* How to complete this task: Reproduce the material that follows, keeping every line exactly as it is.

* Information given:
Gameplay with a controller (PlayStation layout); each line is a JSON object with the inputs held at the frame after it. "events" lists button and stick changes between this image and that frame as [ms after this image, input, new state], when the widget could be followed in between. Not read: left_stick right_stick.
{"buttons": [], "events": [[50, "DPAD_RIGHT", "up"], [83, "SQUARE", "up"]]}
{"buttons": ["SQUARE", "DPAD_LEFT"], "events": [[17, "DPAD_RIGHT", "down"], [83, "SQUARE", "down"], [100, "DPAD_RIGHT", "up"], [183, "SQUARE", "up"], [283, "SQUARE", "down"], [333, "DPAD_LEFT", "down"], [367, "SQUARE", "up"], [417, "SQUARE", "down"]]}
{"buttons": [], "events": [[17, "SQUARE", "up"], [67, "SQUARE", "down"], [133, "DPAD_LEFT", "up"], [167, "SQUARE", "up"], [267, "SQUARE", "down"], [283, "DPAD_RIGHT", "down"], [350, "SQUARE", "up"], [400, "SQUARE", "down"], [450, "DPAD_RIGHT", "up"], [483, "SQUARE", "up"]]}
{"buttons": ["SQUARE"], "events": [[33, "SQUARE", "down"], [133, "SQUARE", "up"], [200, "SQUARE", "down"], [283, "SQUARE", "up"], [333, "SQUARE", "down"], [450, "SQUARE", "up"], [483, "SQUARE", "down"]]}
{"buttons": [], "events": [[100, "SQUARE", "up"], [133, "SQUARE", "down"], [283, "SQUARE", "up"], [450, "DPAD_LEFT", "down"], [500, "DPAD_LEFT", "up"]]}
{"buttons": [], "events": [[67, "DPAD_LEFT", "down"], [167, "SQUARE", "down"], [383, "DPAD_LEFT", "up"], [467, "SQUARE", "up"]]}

* Task answer:
Gameplay with a controller (PlayStation layout); each line is a JSON object with the inputs held at the frame after it. "events" lists button and stick changes between this image and that frame as [ms after this image, input, new state], when the widget could be followed in between. Not read: left_stick right_stick.
{"buttons": [], "events": [[50, "DPAD_RIGHT", "up"], [83, "SQUARE", "up"]]}
{"buttons": ["SQUARE", "DPAD_LEFT"], "events": [[17, "DPAD_RIGHT", "down"], [83, "SQUARE", "down"], [100, "DPAD_RIGHT", "up"], [183, "SQUARE", "up"], [283, "SQUARE", "down"], [333, "DPAD_LEFT", "down"], [367, "SQUARE", "up"], [417, "SQUARE", "down"]]}
{"buttons": [], "events": [[17, "SQUARE", "up"], [67, "SQUARE", "down"], [133, "DPAD_LEFT", "up"], [167, "SQUARE", "up"], [267, "SQUARE", "down"], [283, "DPAD_RIGHT", "down"], [350, "SQUARE", "up"], [400, "SQUARE", "down"], [450, "DPAD_RIGHT", "up"], [483, "SQUARE", "up"]]}
{"buttons": ["SQUARE"], "events": [[33, "SQUARE", "down"], [133, "SQUARE", "up"], [200, "SQUARE", "down"], [283, "SQUARE", "up"], [333, "SQUARE", "down"], [450, "SQUARE", "up"], [483, "SQUARE", "down"]]}
{"buttons": [], "events": [[100, "SQUARE", "up"], [133, "SQUARE", "down"], [283, "SQUARE", "up"], [450, "DPAD_LEFT", "down"], [500, "DPAD_LEFT", "up"]]}
{"buttons": [], "events": [[67, "DPAD_LEFT", "down"], [167, "SQUARE", "down"], [383, "DPAD_LEFT", "up"], [467, "SQUARE", "up"]]}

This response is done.